[Records for this exercise]
>>
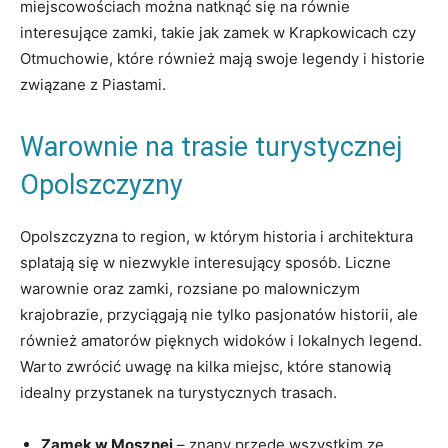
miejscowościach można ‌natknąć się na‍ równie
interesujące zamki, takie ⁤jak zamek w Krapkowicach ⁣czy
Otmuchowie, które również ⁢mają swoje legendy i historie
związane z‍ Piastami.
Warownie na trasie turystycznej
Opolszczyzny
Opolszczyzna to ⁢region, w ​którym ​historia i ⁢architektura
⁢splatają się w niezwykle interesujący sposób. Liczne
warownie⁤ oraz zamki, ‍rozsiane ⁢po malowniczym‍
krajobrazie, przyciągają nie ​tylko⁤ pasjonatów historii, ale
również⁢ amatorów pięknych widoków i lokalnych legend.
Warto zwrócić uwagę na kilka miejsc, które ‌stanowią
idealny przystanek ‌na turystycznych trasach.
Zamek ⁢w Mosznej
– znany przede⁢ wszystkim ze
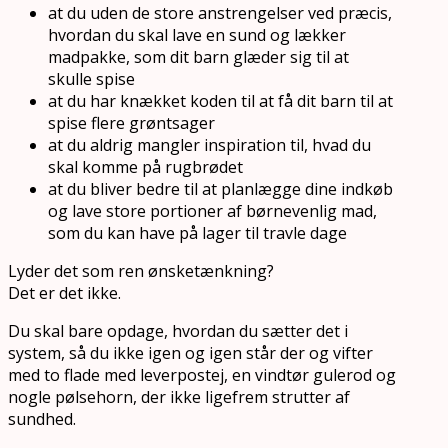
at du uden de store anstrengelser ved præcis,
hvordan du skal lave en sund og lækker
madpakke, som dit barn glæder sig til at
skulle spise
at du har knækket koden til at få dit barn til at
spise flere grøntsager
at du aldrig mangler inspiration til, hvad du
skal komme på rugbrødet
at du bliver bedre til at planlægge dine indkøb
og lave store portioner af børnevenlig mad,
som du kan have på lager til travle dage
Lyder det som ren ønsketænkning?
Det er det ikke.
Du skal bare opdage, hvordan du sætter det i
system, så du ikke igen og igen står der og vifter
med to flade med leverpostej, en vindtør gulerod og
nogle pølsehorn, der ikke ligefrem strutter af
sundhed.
<<
>>
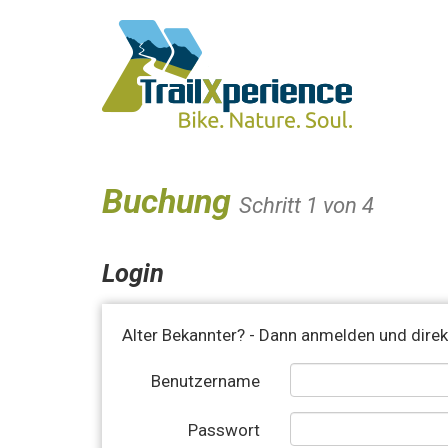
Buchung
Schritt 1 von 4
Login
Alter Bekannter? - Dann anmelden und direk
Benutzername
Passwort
<<
>>
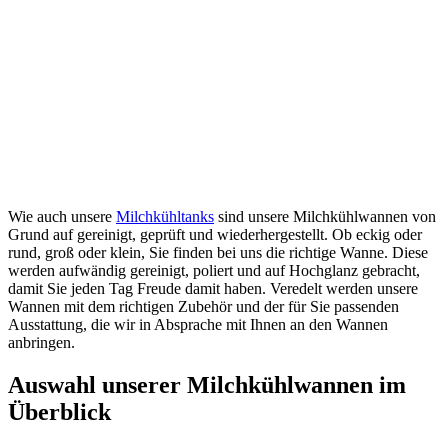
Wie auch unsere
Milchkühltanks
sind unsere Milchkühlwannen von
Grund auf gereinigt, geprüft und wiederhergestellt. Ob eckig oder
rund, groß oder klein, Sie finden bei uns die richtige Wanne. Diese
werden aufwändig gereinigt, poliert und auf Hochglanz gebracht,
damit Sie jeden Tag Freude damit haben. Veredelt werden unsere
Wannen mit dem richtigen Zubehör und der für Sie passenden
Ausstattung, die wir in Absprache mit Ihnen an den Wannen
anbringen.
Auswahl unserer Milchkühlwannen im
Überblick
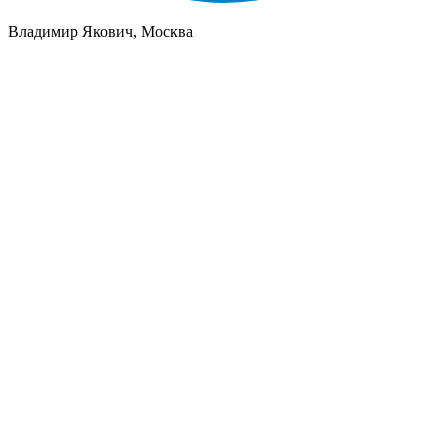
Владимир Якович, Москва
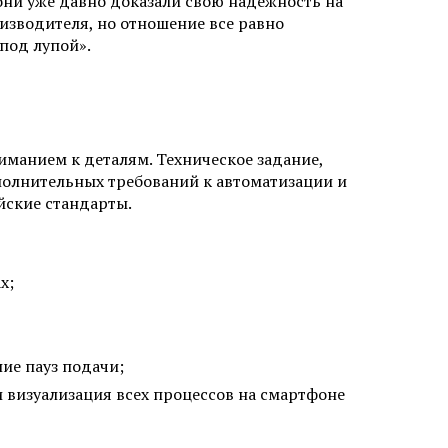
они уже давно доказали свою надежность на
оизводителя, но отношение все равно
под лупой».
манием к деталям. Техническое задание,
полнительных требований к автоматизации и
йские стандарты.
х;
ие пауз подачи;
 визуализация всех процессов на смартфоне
<<
[What is needed]
Rewrite the rows starting at the line that contains "они уже давно доказали свою надежность на" and stopping after the line that contains "визуализация всех процессов на смартфоне", switching "надежность" to "долговечность" and leaving everything else unchanged.

[Response box]
они уже давно доказали свою долговечность на
оизводителя, но отношение все равно
под лупой».
манием к деталям. Техническое задание,
полнительных требований к автоматизации и
йские стандарты.
х;
ие пауз подачи;
 визуализация всех процессов на смартфоне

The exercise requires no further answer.